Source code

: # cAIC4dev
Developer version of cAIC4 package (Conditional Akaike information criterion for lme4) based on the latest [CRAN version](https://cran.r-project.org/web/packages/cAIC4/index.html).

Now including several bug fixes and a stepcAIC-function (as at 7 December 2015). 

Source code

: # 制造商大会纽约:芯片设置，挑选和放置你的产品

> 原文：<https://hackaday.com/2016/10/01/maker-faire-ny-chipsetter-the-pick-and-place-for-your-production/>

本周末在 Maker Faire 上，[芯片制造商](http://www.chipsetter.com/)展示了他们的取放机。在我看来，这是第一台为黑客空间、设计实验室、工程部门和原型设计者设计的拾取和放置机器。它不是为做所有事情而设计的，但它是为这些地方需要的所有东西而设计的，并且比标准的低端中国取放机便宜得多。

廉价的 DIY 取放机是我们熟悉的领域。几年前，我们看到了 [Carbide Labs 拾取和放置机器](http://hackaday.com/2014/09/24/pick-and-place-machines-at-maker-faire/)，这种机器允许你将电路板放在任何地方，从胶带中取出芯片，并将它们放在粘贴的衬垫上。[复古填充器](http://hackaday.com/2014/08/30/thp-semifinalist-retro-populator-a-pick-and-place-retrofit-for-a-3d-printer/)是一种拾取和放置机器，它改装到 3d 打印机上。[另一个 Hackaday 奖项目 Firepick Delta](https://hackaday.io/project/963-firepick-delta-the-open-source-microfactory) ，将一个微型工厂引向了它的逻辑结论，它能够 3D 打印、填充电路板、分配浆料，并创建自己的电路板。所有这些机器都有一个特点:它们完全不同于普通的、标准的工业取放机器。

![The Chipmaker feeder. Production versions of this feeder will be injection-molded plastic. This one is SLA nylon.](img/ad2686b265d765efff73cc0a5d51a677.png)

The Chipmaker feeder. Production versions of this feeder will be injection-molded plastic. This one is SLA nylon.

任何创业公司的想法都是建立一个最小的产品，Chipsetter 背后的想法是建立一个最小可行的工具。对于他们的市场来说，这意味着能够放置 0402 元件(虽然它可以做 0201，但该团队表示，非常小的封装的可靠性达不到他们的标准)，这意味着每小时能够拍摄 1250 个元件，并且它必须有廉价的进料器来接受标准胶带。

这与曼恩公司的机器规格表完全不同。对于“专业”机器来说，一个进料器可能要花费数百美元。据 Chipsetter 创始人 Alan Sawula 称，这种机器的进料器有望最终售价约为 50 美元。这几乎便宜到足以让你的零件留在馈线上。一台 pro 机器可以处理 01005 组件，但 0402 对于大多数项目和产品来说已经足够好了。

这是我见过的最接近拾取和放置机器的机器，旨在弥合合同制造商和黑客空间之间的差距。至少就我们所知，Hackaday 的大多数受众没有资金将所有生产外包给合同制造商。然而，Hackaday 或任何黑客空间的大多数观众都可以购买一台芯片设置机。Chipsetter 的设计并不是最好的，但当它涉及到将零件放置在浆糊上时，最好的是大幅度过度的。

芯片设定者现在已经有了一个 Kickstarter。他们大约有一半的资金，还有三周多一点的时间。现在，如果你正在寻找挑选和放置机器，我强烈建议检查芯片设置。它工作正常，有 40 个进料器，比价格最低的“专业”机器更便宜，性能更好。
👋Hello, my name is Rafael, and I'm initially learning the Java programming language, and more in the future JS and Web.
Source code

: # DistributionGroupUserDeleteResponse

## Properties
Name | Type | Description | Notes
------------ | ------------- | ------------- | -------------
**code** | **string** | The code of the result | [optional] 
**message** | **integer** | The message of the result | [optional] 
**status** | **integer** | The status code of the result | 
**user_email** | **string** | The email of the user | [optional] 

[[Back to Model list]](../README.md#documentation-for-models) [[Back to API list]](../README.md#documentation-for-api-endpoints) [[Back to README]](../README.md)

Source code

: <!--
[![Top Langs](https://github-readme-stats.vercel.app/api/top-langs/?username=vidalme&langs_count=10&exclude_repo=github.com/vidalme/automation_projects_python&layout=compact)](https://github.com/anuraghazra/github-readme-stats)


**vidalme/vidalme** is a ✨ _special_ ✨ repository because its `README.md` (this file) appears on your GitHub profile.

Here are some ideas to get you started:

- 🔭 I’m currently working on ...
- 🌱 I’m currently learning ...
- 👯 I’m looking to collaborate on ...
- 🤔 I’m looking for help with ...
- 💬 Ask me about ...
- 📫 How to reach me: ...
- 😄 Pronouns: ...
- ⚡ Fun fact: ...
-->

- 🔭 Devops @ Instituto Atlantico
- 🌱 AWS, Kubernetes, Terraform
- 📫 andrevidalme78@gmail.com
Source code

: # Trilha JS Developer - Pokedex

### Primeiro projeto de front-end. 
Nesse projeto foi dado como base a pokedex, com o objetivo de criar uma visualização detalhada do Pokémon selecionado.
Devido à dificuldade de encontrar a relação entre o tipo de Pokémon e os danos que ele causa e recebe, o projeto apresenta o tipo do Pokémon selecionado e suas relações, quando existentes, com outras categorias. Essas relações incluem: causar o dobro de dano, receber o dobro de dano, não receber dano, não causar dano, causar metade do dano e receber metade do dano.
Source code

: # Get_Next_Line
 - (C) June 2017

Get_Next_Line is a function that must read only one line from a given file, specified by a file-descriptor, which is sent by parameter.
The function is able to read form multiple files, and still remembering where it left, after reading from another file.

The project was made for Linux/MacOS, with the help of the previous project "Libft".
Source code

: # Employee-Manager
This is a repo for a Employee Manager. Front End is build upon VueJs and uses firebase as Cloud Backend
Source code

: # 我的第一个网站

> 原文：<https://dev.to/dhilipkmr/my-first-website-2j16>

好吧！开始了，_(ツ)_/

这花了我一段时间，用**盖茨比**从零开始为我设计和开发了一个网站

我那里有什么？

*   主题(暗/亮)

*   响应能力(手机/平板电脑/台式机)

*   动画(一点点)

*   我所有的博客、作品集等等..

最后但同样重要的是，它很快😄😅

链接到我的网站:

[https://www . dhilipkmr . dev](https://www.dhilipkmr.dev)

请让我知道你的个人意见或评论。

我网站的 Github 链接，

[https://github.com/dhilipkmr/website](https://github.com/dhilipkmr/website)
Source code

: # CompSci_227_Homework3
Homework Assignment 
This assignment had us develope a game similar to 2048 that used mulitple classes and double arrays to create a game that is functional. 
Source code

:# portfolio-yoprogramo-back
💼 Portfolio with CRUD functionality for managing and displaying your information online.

________________

Lay out the data from its first line through the line holding "本周末在 Maker Faire", inclusive, as a Markdown table with the columns Row and Line, leaving out blank lines.

• EXERCISE OUTPUT
| Row | Line |
|---|---|
| 1 | Source code |
| 2 | : # cAIC4dev |
| 3 | Developer version of cAIC4 package (Conditional Akaike information criterion for lme4) based on the latest [CRAN version](https://cran.r-project.org/web/packages/cAIC4/index.html). |
| 4 | Now including several bug fixes and a stepcAIC-function (as at 7 December 2015).  |
| 5 | Source code |
| 6 | : # 制造商大会纽约:芯片设置，挑选和放置你的产品 |
| 7 | > 原文：<https://hackaday.com/2016/10/01/maker-faire-ny-chipsetter-the-pick-and-place-for-your-production/> |
| 8 | 本周末在 Maker Faire 上，[芯片制造商](http://www.chipsetter.com/)展示了他们的取放机。在我看来，这是第一台为黑客空间、设计实验室、工程部门和原型设计者设计的拾取和放置机器。它不是为做所有事情而设计的，但它是为这些地方需要的所有东西而设计的，并且比标准的低端中国取放机便宜得多。 |